Yoric commented 6 years ago

Looks like, Identifier inside Asserted* is IdentifierDeclaration, and otherwise IdentifierReference.

I think so. I'm not 100% certain this is going to remain true forever, though. What do you think?

all declaration should be covered by Asserted*, so at least it should be true for declaration. if we use reference for declaration syntax (given it refers to the declaration in Asserted*), that should also be true for reference.

I can imagine one future in which we end storing relationships between identifiers (e.g. for alias analysis purposes), in which case the declaration of an Asserted* could possibly contain a reference to an existing identifier.

I'm not holding that this is a likely future, so if you think that it's unlikely and/or can be hinted in a different manner, I'm not going to insist on that bit :)

as long as we're using different interface hierarchy for Node and Asserted*, the distinction is already known without introducing IdentifierDeclaration/IdentifierReference. (this would depend on #56)

I don't follow.

I meant, just using single Identifier and treating it as IdenfitierDeclaration if it appears under Asserted*, or IdentifierReference if it appears elsewhere would do the same thing. so I'm not sure how much this helps, compared to [Scope] which is not immediately obvious from the structure.

Ok, I can understand that part :)

If we do this, we make the Asserted* magical wrt tokenization: we cannot, in general, go from an AST (as defined in the webidl) to a binary representation without hardcoding the fact that Asserted* are special nodes.

To do it without magic, we need to introduce a hint [AssertedScope] around all Asserted* to indicate that any Identifier in an [AssertedScope] is in fact an identifier definition. Or, alternatively, we turn these identifiers into IdentifierReference in the first place (with the label [IdentifierReference]). So far, it looks to me that the latter is more natural.

What do you think?

Yoric commented 6 years ago

After discussing with @arai-a, I have attempted to implement a Rust version that only has [IdentifierName] – rather than [IdentifierReference] and [IdentifierDeclaration] – but that ought to be able to determine, when inspecting an [IdentifierName], whether it's a reference (as visible in the user-level syntax) or a declaration (as visible in the Asserted*Scope).

@arai-a, @syg, any thoughts?

Yoric commented 6 years ago

I have added to the PR a patch that kind-of implements IdentifierReference vs. IdentifierDeclaration without support in webidl. This works in the encoder, but it doesn't in the decoder, because we don't have the magic to make the decoder understand that it should switch from IdentifierReference to IdentifierDeclaration when it enters an Asserted*Scope.

As far as I can tell, this would require either labeling [IdentifierReference]/[IdentifierDeclaration], as I've done above, or adding a label such as [Declarations] to Asserted*Scope and specifying that we're never, ever going to put an IdentifierReference in an Asserted*Scope.

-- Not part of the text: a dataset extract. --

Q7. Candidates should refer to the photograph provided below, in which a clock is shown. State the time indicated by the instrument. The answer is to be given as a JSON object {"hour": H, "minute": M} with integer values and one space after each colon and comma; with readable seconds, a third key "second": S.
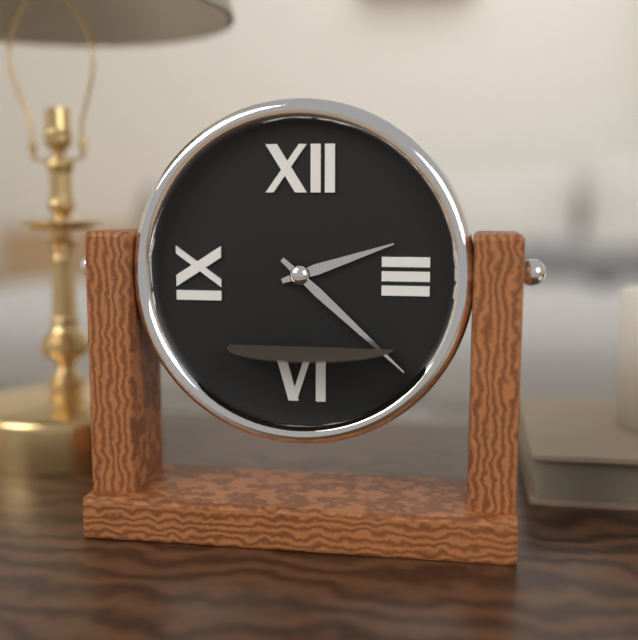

Yoric commented 6 years ago

Competing PR: #62.

syg commented 6 years ago

I can imagine one future in which we end storing relationships between identifiers (e.g. for alias analysis purposes), in which case the declaration of an Asserted* could possibly contain a reference to an existing identifier.

I'm not holding that this is a likely future, so if you think that it's unlikely and/or can be hinted in a different manner, I'm not going to insist on that bit :)

I still believe fairly strongly that we shouldn't encode any information that is more complex to verify than "does this particular AST node (e.g. the node corresponding to a var x) exist?'

Yoric commented 6 years ago

I still believe fairly strongly that we shouldn't encode any information that is more complex to verify than "does this particular AST node (e.g. the node corresponding to a var x) exist?'

I have no agenda here, it was just an example.

syg commented 6 years ago

@Yoric I'm not sure I completely understand the goal here. Is this machinery (and the competing one in #62) so that Identifier nodes in Asserted* are distinct from Identifiers in the main AST?

Why is any explicit hint necessary? Both the encoder and the decoder should know the current AST node it's processing at any one time. It seems to me the logic that's encoded in this PR for particular fields of Asserted* and other nodes should be an implementation detail in the encoder/decoder when processing those nodes. For instance, when looking at a FormalParameter, you know that it's using a binding.

Edit: I'd like to avoid semantically empty hints at the spec level that encode complex relationships (like use-def in this case) -- I believe they'll become de facto implementation-defined behavior, which would be bad for interop.

Yoric commented 6 years ago

I'll try and be as clear as I can at 1am :)

Scenario: I'm writing tooling. In this case, an encoder and a decoder.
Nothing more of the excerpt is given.